Une sensibilisation, un dialogue avec les familles, un renforcement de l’éducation sont des éléments cruciaux pour réduire le travail des enfants.

L’éducation est un investissement pour l’avenir d’un pays. L’OCDE confirme qu’un euro investi dans l’enseignement en rapporte deux aux gouvernements grâce à la création de richesse et aux taxes qu’ils prélèveront. Ils peuvent donc faire un calcul économique à long terme pour se raisonner.

L’Occident a-t-il une part de responsabilité dans le travail des enfants dans le monde ? Consommons-nous encore des produits qui ont nécessité le travail d’un enfant durant son processus de fabrication ?
 

Olivier Soret : Bien entendu. Prenons l’exemple de nos T-shirts. Beaucoup d’enfants, notamment en Asie, fabriquent les vêtements que nous achetons et y appliquent les teintures, qui contiennent parfois des éléments chimiques toxiques. En tant que consommateurs, nous pouvons faire un choix et exiger des garanties dans nos achats.

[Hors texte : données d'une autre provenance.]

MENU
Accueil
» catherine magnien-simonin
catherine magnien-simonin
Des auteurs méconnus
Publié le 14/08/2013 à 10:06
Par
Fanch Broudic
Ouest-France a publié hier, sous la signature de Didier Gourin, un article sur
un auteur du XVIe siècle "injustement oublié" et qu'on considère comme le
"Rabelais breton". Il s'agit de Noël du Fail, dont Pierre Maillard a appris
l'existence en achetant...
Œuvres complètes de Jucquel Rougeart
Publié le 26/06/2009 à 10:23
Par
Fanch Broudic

Sur place, il est parfois difficile de réaliser des contrôles, de sous-traitants en sous-traitants, ou encore lorsque le travail est réalisé à domicile… C’est ainsi que l’on se retrouve avec des ballons de football fabriqués par des enfants au Pakistan.

Qu’attendez-vous de la Conférence mondiale sur le travail des enfants de Brasilia ?

Olivier Soret : De la lucidité et de la réactivité. Nous espérons aussi que les différents acteurs présents pourront établir un compte rendu des avancements qui ont été réalisés depuis la dernière conférence à La Haye en 2010 et identifier clairement les efforts qu’il reste à faire. Ce sera l’occasion de réfléchir sur les moyens à mettre en place en vue d’accélérer ce processus.

A ce titre, nous souhaitons que la diminution de la pauvreté soit à l’ordre du jour, comme impératif à toute avancée au regard du travail des enfants. Lorsque l’on veut, comme notre association, répondre de manière efficace à une violation des droits de l’enfant, il faut s’attaquer aux causes qui engendrent les conséquences et agir globalement.